WORK REQUEST:
Reproduce the listing exactly, with no pictures in your copy.

MATERIALS PROVIDED:
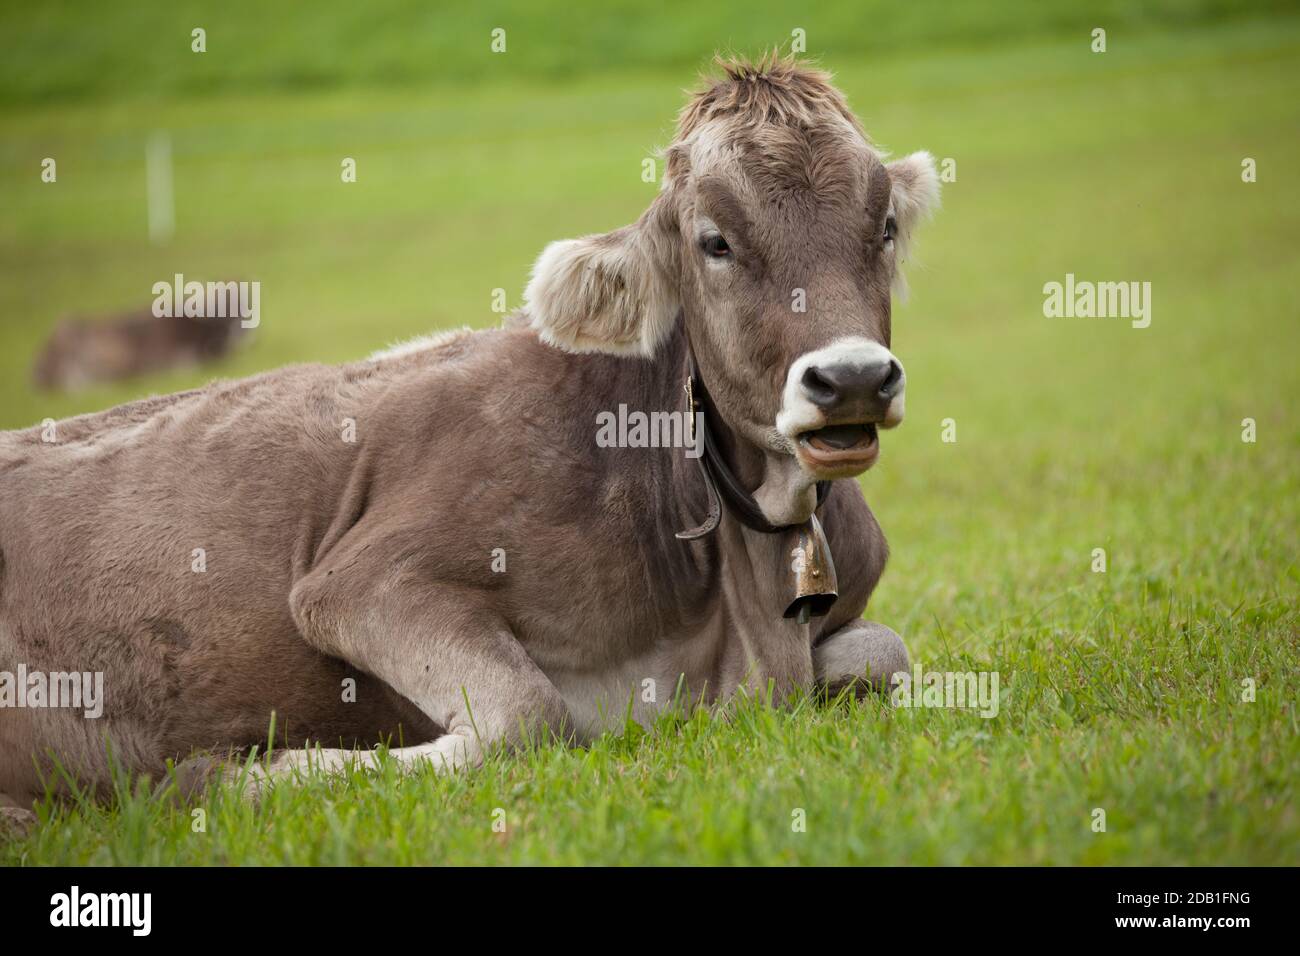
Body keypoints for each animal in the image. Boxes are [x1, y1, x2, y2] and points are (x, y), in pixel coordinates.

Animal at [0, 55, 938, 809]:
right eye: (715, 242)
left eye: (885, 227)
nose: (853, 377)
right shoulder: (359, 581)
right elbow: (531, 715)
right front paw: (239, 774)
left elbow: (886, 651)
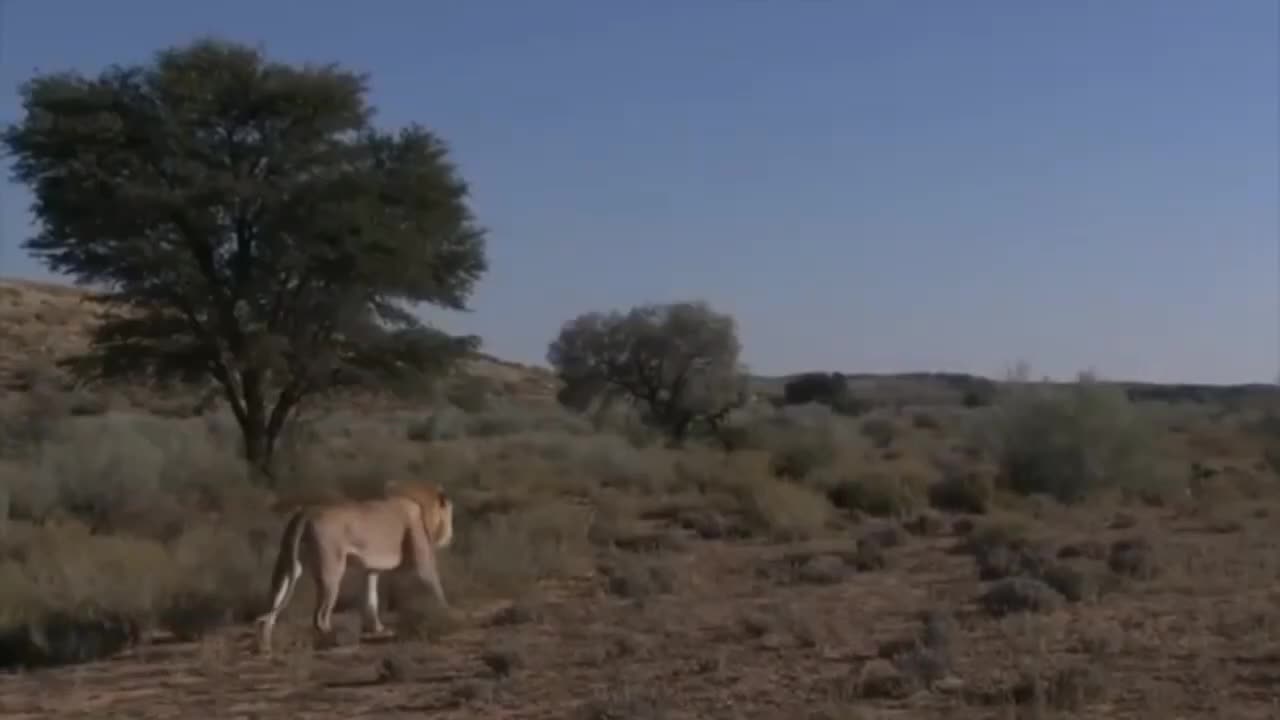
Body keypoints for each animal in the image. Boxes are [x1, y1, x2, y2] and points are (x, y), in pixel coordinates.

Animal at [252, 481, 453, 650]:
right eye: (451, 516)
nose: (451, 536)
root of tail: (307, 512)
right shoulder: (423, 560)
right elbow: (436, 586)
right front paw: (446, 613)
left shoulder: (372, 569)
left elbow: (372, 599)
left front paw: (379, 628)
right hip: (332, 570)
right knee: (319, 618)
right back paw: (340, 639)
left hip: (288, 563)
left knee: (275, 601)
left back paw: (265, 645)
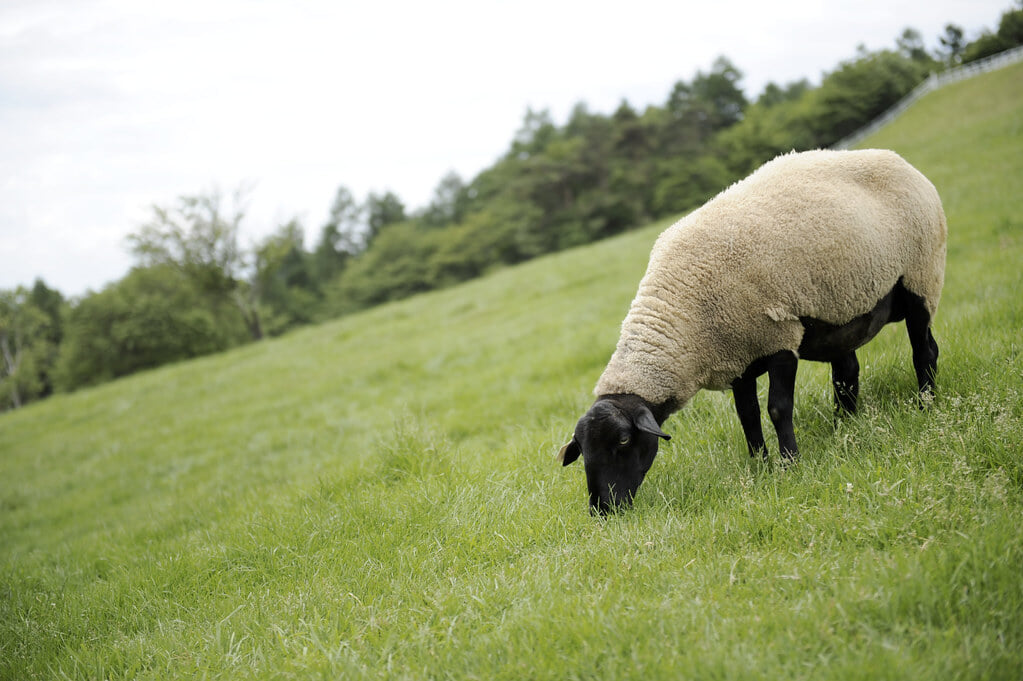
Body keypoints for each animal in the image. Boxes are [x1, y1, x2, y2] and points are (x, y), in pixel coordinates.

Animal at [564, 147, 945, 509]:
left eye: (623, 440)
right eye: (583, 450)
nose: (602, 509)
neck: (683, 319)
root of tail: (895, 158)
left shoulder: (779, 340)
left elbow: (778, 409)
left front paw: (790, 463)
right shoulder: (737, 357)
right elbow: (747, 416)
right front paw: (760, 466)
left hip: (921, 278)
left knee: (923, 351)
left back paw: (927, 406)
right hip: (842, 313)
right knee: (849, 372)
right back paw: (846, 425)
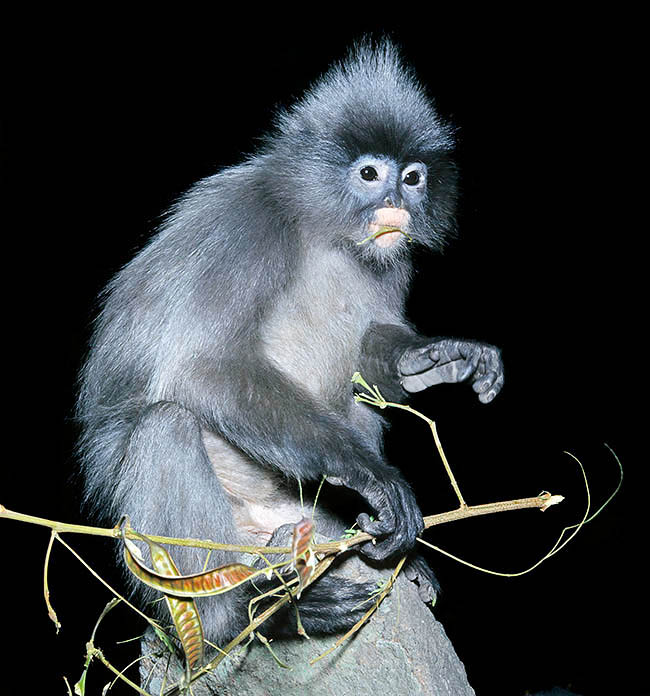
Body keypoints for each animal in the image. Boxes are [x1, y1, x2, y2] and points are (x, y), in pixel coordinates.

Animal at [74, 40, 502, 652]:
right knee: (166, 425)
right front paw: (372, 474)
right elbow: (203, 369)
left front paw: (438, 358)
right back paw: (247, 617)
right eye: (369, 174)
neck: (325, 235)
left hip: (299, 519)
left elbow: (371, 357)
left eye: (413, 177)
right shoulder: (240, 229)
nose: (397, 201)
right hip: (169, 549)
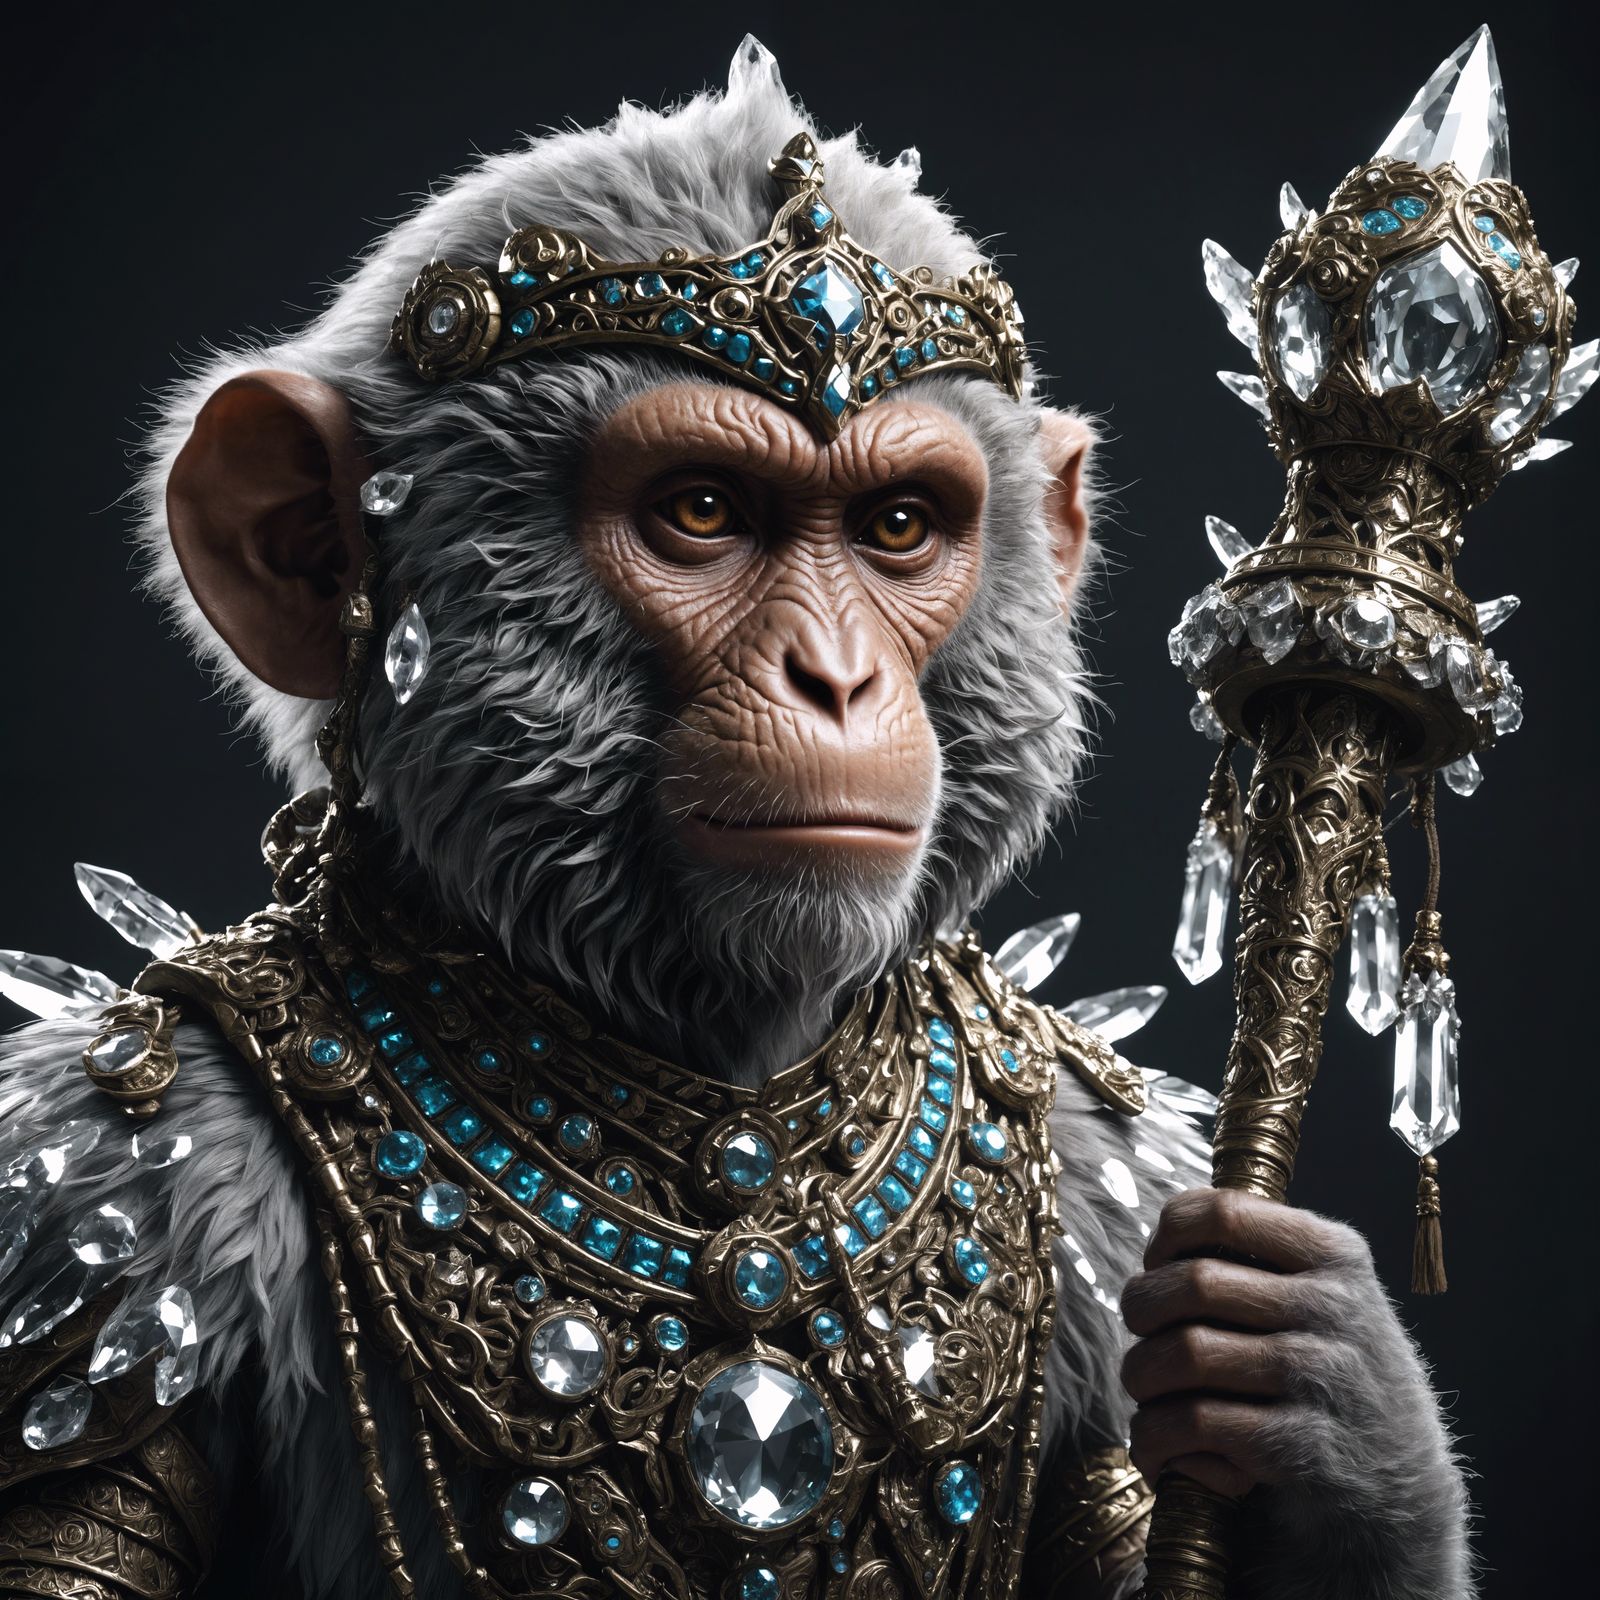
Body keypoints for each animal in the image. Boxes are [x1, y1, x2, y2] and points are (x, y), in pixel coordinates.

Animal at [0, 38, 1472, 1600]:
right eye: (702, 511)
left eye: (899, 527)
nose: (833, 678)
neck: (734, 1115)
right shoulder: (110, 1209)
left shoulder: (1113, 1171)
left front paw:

OUTPUT:
Body keypoints for each animal in the image. Boxes are [x1, y1, x2, y2] and points are (x, y), in pixel coordinates.

Animal at [0, 55, 938, 809]:
right eye: (715, 242)
left eye: (885, 227)
nose: (853, 377)
right shoulder: (359, 581)
right elbow: (531, 715)
right front paw: (239, 774)
left elbow: (886, 651)
Body keypoints for each animal in the image. Boxes are [x1, y1, x2, y2] and points are (x, y), in pixel coordinates.

Animal at [252, 481, 453, 650]:
right eye: (451, 516)
nose: (451, 536)
root of tail: (307, 512)
right shoulder: (423, 560)
right elbow: (436, 586)
right front paw: (446, 613)
left shoulder: (372, 569)
left elbow: (372, 599)
left front paw: (379, 628)
right hip: (332, 570)
right knee: (319, 618)
right back paw: (340, 639)
left hip: (288, 563)
left knee: (275, 601)
left back paw: (265, 645)
Body keypoints for each animal in the image. Boxes are [x1, y1, x2, y2] and points are (x, y), in pixel coordinates.

Animal at [564, 147, 945, 509]:
left eye: (623, 440)
right eye: (583, 450)
nose: (602, 509)
neck: (683, 319)
root of tail: (895, 158)
left shoulder: (779, 340)
left elbow: (778, 409)
left front paw: (790, 463)
right shoulder: (737, 357)
right elbow: (747, 416)
right front paw: (760, 466)
left hip: (921, 278)
left knee: (923, 351)
left back paw: (927, 406)
right hip: (842, 313)
right knee: (849, 372)
right back paw: (846, 425)
Body keypoints for each animal in the image. Boxes are [x1, y1, x2, y2] and points are (x, y), in pixel coordinates.

Animal at [74, 40, 502, 652]:
right knee: (166, 425)
right front paw: (372, 474)
right elbow: (203, 369)
left front paw: (438, 358)
right back paw: (247, 617)
right eye: (369, 174)
neck: (325, 235)
left hip: (299, 519)
left elbow: (371, 357)
left eye: (413, 177)
right shoulder: (240, 229)
nose: (397, 201)
right hip: (169, 549)
Body keypoints for each animal in the image. Boxes are [x1, y1, x2, y2] and points are (x, y), in pixel coordinates.

Animal at [0, 38, 1472, 1600]:
right eye: (702, 511)
left eye: (899, 527)
nose: (833, 678)
neck: (734, 1115)
right shoulder: (110, 1209)
left shoulder: (1113, 1171)
left front paw:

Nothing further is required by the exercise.